Sorry for rambling, I was just really struck by your distinction between "good things" (for the family as a whole - including vacuum cleaners to help keep your home spick and span for your H hmm) and "wasted things" (for yourself).

FairPhyllis Fri 05-Oct-12 02:20:52

If I were one of your children I would be very confused and distressed that my father was not talking to my mother for periods of up to six weeks. You need to end this marriage for the sake of your children.

WorriedBetty Fri 05-Oct-12 02:24:03

Can I just say that my dad is a crazed minimalist/controller of space and my mum a bit hoardery (or a bit 'house should be interestery' - i used to love going into the houses of friends who were really 'into' something and had either paintings everywhere, or books everywhere or records everywhere. i don't like people who have everything blank and empty but who try to make everyone else live like them (Its a truism in my world that the people who have the emptiest tidiest houses want to make everyone be like them.. isn't that sinister in itself??)

My dad sees my mum as personality deficient as he cannot understand why anyone would want to have things they are not going to use in the next five minutes anywhere in the house. He has convinced my mum that she is personality deficient (as so many 'clear desk' people do) because she likes bookshelves, stuff she might use soon and objet d'art around. that to me is really a lack of acceptance that others are different from you.
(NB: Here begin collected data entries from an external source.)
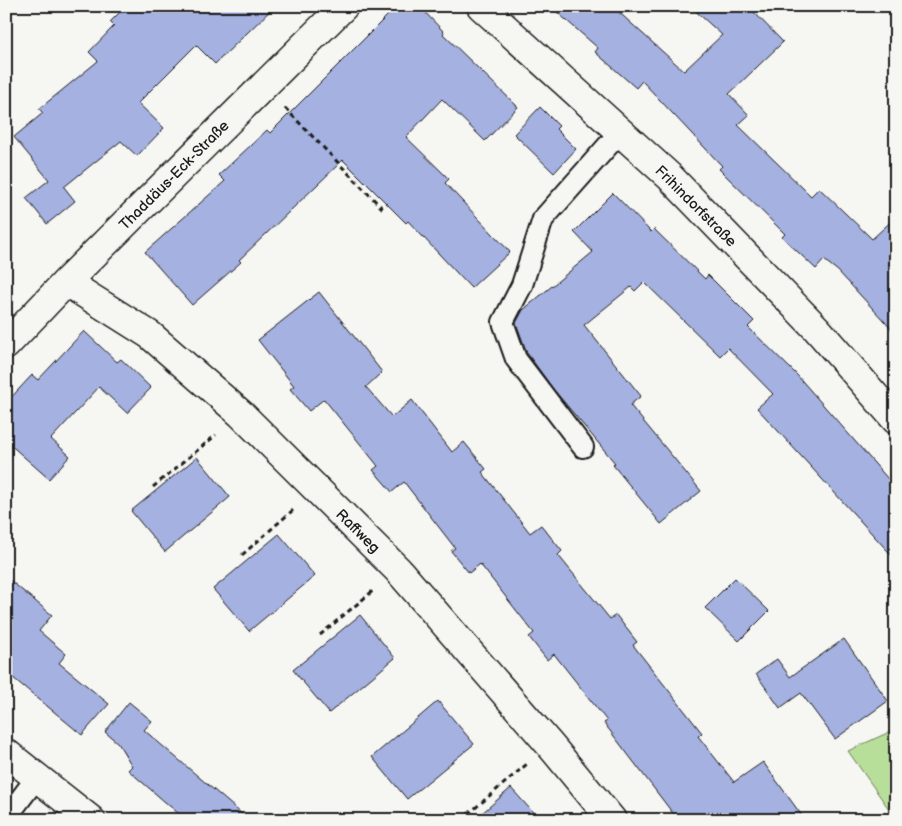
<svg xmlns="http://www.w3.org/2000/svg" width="902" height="826" font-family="'Balsamiq Sans',sans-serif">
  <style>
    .green { fill: #b8df9a; stroke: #6a7e5b }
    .building { fill: #a4b1e1; stroke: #1c1c1c }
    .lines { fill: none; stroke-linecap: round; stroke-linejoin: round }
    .lane-casing { stroke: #1c1c1c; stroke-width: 24 }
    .street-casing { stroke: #1c1c1c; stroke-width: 31 }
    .path { stroke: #1c1c1c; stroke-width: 3; stroke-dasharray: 5 4; stroke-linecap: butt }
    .lane { stroke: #f6f6f2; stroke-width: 20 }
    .street { stroke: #f6f6f2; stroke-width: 28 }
    .labels { text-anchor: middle; stroke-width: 4; stroke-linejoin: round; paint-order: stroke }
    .street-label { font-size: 15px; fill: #1c1c1c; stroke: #f6f6f2 }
  </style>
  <rect width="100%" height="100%" fill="#f6f6f2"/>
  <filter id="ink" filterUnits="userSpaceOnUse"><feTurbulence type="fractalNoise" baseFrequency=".02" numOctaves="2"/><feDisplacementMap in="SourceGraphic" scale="10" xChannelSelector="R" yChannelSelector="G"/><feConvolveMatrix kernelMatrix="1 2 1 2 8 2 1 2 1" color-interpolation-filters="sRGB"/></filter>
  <g filter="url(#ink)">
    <!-- green -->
    <path class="green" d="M896,729V819L848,751Z"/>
    <!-- building -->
    <g class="building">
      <path d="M126,6H275L215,64L196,45L138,103L164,128L137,156L121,141L64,187L75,201L47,224L26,198L49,180L14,137L43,113L39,109L98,61L89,52L114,26L110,22Z"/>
      <path d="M397,6H419L444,32L443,34L518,107L485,141L442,99L406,137L449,179L445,183L510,252L471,288L408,221L406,223L343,160L239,260L241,262L192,305L145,252L225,181L219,175L267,130L270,133Z"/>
      <path d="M550,6H612L684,71L722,35L690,6H748L783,42L729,94L749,115L738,125L811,196L819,188L872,239L896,217V334L838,271L824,260L816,269L782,237L785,234L719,169L722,166L642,81L636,88L595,52L598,48Z"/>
      <path d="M540,107L559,126L556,129L576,149L554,173L514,134Z"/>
      <path d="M613,193L651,232L654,229L705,279L708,275L754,321L748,327L796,374L896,488V560L757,408L773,394L728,348L720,356L644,282L635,291L631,287L584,325L641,396L630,405L701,491L661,524L613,465L615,463L554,390L527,353L516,323L523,310L593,252L574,232Z"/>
      <path d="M319,292L382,372L366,387L392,417L412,400L452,452L464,442L486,469L482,472L530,533L541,525L562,551L558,555L610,619L616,615L637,642L633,645L702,733L698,736L734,782L763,762L805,820H678L604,723L607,721L554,654L547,660L529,637L534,633L480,564L469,573L451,551L455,548L404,482L392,492L373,470L378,466L324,399L309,411L290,389L294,386L258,340Z"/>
      <path d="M84,331L117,362L121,359L151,388L127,413L99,387L51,439L70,456L49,479L6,441V403L32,375L38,380Z"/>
      <path d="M197,457L230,497L165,552L131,511Z"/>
      <path d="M279,534L315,576L249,631L213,589Z"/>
      <path d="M6,577L52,615L39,631L66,654L59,663L109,704L82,735L6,672Z"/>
      <path d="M735,578L769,611L739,641L705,608Z"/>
      <path d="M360,615L395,658L329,713L293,670Z"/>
      <path d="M844,639L888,701L835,739L801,693L780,708L756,674L777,659L790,677Z"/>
      <path d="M438,701L474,744L407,799L372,757Z"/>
      <path d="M129,702L152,721L144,730L249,820H186L128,770L132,766L118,743L105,732Z"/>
      <path d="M511,788L540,820H474Z"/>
    </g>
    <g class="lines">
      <!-- lane casing -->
      <g class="lane-casing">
        <g id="lane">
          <path d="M583,447L516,359L503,322L522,285L543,219L620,132"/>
          <path d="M6,818L37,777"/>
        </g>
      </g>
      <!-- street casing -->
      <g class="street-casing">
        <g id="street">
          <path d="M481,6L669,176L817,329L896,420"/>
          <path d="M66,282L150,335L241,414L398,570L550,745L612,820"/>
          <path d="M6,345L66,282L344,6"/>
          <path d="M6,753L91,820"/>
        </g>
      </g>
      <!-- path -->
      <g class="path">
        <path d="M285,108L384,210"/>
        <path d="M153,487L216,435"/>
        <path d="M242,555L293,510"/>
        <path d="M320,635L374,590"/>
        <path d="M461,820L527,764"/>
      </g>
      <!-- lane -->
      <use href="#lane" class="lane"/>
      <!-- street -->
      <use href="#street" class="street"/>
    </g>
  </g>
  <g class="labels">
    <!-- street labels -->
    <g class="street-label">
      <text transform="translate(174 175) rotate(-45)" y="5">Thaddäus-Eck-Straße</text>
      <text transform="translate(696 206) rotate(45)" y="5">Frihindorfstraße</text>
      <text transform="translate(358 531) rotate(45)" y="5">Raffweg</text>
    </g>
  </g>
  <!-- margin -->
  <rect width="902" height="826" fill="none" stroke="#f6f6f2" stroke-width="25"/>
  <rect x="12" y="12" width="877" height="801" fill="none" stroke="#1c1c1c" stroke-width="2" filter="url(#ink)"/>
</svg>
I see my dad as personality deficient, because he seeks to sweep away personality away from every aspect of his life, and from every room so that it feels like a municipal waiting room (now if that was a style statement I would get it, but its more like a 'airbrush away what makes you you' approach). I see his house as soulless and personality-less.

the point is that he seems to see ways of looking at the world that differ from his as being 'lesser' and that really needs to be gotten to the bottom of.
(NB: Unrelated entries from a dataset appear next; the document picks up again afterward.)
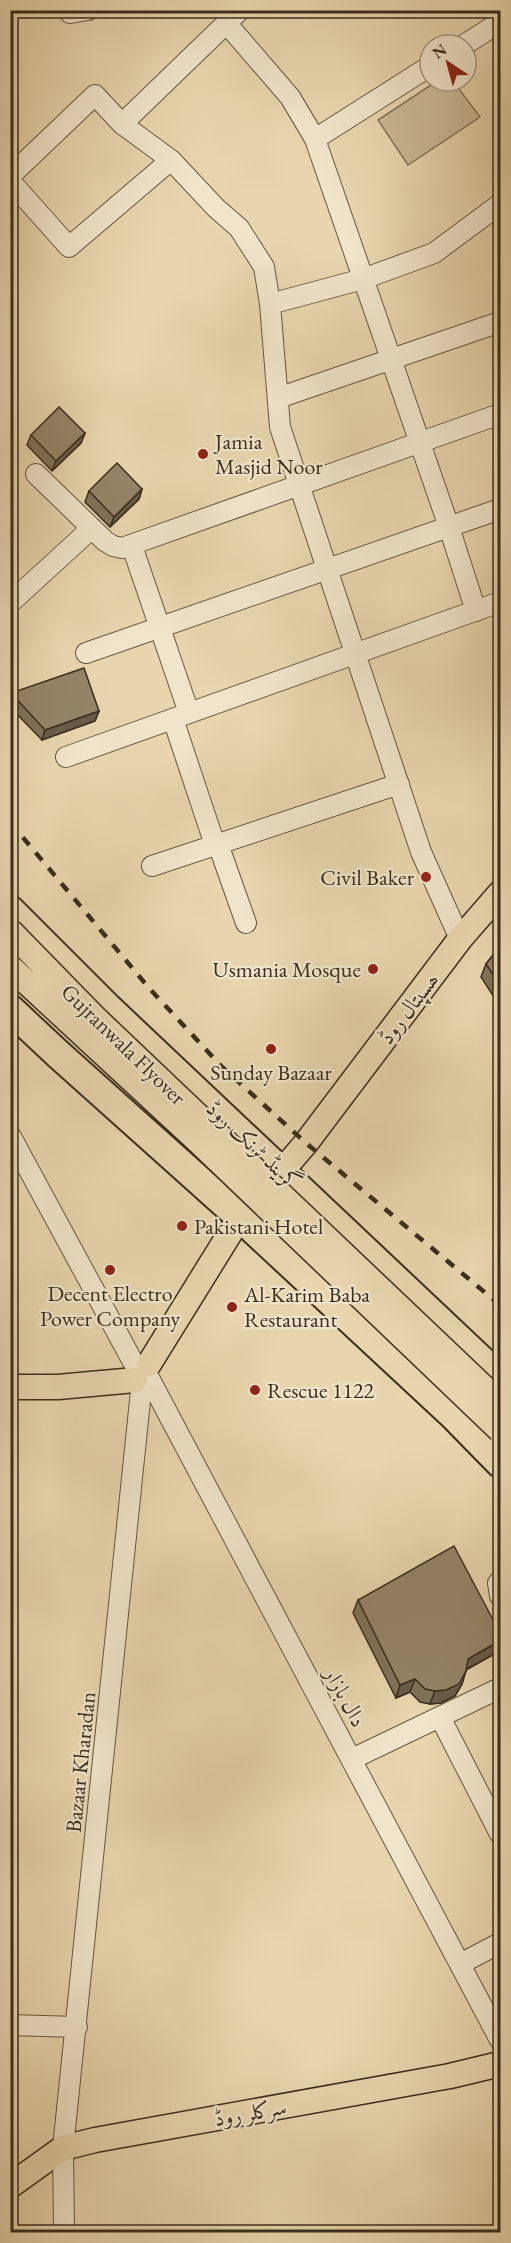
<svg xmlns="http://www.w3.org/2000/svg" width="511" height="2243" font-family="'EB Garamond',Amiri,serif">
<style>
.green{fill:#cab895;stroke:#827259;stroke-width:1.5}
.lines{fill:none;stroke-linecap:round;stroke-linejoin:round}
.minor-casing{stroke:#665741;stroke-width:22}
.major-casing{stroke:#3a2d1d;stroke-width:27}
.highway-casing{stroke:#3a2d1d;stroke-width:32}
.minor{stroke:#f0e4ca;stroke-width:20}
.major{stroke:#e8d5ad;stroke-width:24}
.highway{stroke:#e8d5ad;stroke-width:28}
.rail{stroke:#3a2d1d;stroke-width:4.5;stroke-dasharray:10 10;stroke-linecap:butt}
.major-bridge-casing{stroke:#3a2d1d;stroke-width:27;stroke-linecap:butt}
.major-bridge{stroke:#e8d5ad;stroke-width:24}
.wall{fill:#7f7259;stroke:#3a2d1d;stroke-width:1.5}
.shaded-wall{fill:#685c49;stroke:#3a2d1d;stroke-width:1.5}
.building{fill:#948468;stroke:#3a2d1d;stroke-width:1.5}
.poi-dot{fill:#8f2418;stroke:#f0e4ca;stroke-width:2}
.labels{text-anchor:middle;stroke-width:4.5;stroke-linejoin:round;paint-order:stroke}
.poi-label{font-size:22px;fill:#3a2d1d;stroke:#f0e4ca;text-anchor:start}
.street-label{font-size:22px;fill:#3a2d1d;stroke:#f0e4ca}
</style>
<rect width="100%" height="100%" fill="#e8d5ad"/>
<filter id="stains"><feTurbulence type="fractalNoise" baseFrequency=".00333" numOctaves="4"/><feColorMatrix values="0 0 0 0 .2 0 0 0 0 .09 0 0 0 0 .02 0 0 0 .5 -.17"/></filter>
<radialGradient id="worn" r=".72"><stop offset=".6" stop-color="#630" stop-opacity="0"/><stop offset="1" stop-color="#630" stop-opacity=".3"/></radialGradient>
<!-- green -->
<path class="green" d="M437,81H453L480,117L408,165L378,120Z"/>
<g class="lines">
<!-- minor casing -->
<g class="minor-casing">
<path id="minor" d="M240,10L122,124L171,160L216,208L239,228L264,267L270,304L280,427L421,852L460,939
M70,13L88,10
M227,24L290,97L315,139L449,527L476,611
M464,45L500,22
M315,139L430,66
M10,176L95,95L122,124
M10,181L69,247L171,160
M270,304L363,279L434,253L500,204
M278,398L500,322
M36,474L105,541L113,546L122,548L500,414
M132,546L189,713
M10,603L92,528
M86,653L500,509
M173,719L215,845
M66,757L500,602
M218,844L246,923
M152,866L399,784
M10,1135L133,1362
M149,1378L500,2040
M500,1581L498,1583L500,1596
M440,1717L500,1834
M352,1759L500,1688
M460,1964L500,1943
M10,2025L77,2027
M64,2232L63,2148L142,1381"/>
</g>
<!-- major casing -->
<g class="major-casing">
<path id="major" d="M282,1171L306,1143L460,939L500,893
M149,1364L240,1217
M10,1387H58L135,1380
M10,2186L63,2148L95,2140L450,2076L500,2064"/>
</g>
<!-- highway casing -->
<g class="highway-casing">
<path id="highway" d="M10,910L108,1008L500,1378
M10,1009L58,1054L240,1217L453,1415L500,1463"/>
</g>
<!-- minor -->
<use href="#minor" class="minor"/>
<!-- major -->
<use href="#major" class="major"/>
<!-- highway -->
<use href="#highway" class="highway"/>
<!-- rail -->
<path class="rail" d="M10,822L149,988L222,1067L306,1143L500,1305"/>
<!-- major-bridge casing -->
<g class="major-bridge-casing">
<path id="major-bridge" d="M10,931L94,1017L500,1403
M10,967L198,1141L500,1430"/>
</g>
<!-- major-bridge -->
<use href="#major-bridge" class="major-bridge"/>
</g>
<!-- wall -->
<path class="wall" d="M85,433L81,443L52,471L27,445L31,435Z
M142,489L139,499L110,527L85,502L89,491Z
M11,693L99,711L95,721L42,740L10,707Z
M501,945V1008L481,977L486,964Z
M358,1600L501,1635V1645L498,1652L466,1670L462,1684L455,1696L441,1703L430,1704L420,1702L410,1692L396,1698L353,1613Z"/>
<!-- shaded-wall -->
<path class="shaded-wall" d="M85,433L81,443L52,471L56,461Z
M142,489L139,499L110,527L114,517Z
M99,711L95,721L42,740L45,730Z
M501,1640V1645L498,1652L463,1671L468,1659Z
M466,1671L462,1684L455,1696L441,1703L430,1704L435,1691Z
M415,1679L410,1692L396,1698L400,1685Z"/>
<!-- building -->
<path class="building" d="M59,407L85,433L56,461L31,435Z
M117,463L142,489L114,517L89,491Z
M84,668L99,711L45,730L11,693Z
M501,945V987L486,964Z
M454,1546L501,1635V1640L468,1659L466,1671L459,1684L446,1690L435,1691L425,1689L415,1679L400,1685L358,1600Z"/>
<!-- markers -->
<g class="poi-dot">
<circle cx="203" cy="454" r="6"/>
<circle cx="426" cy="877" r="6"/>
<circle cx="373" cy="969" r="6"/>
<circle cx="271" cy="1049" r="6"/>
<circle cx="182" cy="1226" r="6"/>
<circle cx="110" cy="1270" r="6"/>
<circle cx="232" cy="1307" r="6"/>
<circle cx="255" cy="1390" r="6"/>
</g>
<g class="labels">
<!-- poi labels -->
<g class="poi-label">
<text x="215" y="449">Jamia<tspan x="215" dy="25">Masjid Noor</tspan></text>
<text x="414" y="885" text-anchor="end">Civil Baker</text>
<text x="361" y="977" text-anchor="end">Usmania Mosque</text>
<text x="271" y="1080" text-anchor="middle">Sunday Bazaar</text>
<text x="194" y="1234">Pakistani Hotel</text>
<text x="110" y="1301" text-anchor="middle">Decent Electro<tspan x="110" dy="25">Power Company</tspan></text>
<text x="244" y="1302">Al-Karim Baba<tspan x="244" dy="25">Restaurant</tspan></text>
<text x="267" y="1398">Rescue 1122</text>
</g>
<!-- street labels -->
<g class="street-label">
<text transform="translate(408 1008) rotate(-53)" y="8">ھسپتال روڈ</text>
<text transform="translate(124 1044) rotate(44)" y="8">Gujranwala Flyover</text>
<text transform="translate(254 1145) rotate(43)" y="8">گرینڈ ٹرنک روڈ</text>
<text transform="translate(346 1697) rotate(62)" y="8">دال بازار</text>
<text transform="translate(80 1762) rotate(-84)" y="8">Bazaar Kharadan</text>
<text transform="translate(250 2112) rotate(-10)" y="8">سرکلر روڈ</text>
</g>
</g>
<!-- margin -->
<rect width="511" height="2243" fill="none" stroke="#e8d5ad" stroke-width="36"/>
<rect x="12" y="12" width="487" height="2219" fill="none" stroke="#3a2d1d" stroke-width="3"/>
<rect x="18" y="18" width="475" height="2207" fill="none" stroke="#3a2d1d" stroke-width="1.5"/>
<!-- north arrow -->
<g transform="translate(448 63) rotate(324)"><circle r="28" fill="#f0e4ca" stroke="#a79b85" stroke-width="1.5"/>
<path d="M0-4.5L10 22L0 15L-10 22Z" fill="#8f2418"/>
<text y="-9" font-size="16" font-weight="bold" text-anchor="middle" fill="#3a2d1d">N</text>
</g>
<rect width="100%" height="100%" filter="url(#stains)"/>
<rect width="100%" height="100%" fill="url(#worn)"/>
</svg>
garlicbutty Fri 05-Oct-12 02:26:32

Pip, I was distressed to read that, too.

Markingthehours Fri 05-Oct-12 02:36:52

If you are married the 'his' house is yours too 50/50 no matter what it says on the title deeds/mortgage

Markingthehours Fri 05-Oct-12 02:37:17

then*

Flimflammery Fri 05-Oct-12 03:16:37

There is a big difference between a marriage guidance type counsellor and a properly-trained therapist. It sounds like your counsellor is out of their depth here and you would do better with someone else, just for yourself.

Also, having the children's homework and drawings etc on the dining table is not being a hoarder - if that were true I think 90% of families would be hoarders!

feelokaboutit Fri 05-Oct-12 07:44:32

So many interesting posts. Thank you very much. I have read all of them and have lots to say / ask / answer but no time now so will be able to respond after home time this afternoon as am going on middle daughter's school trip. Thanks again.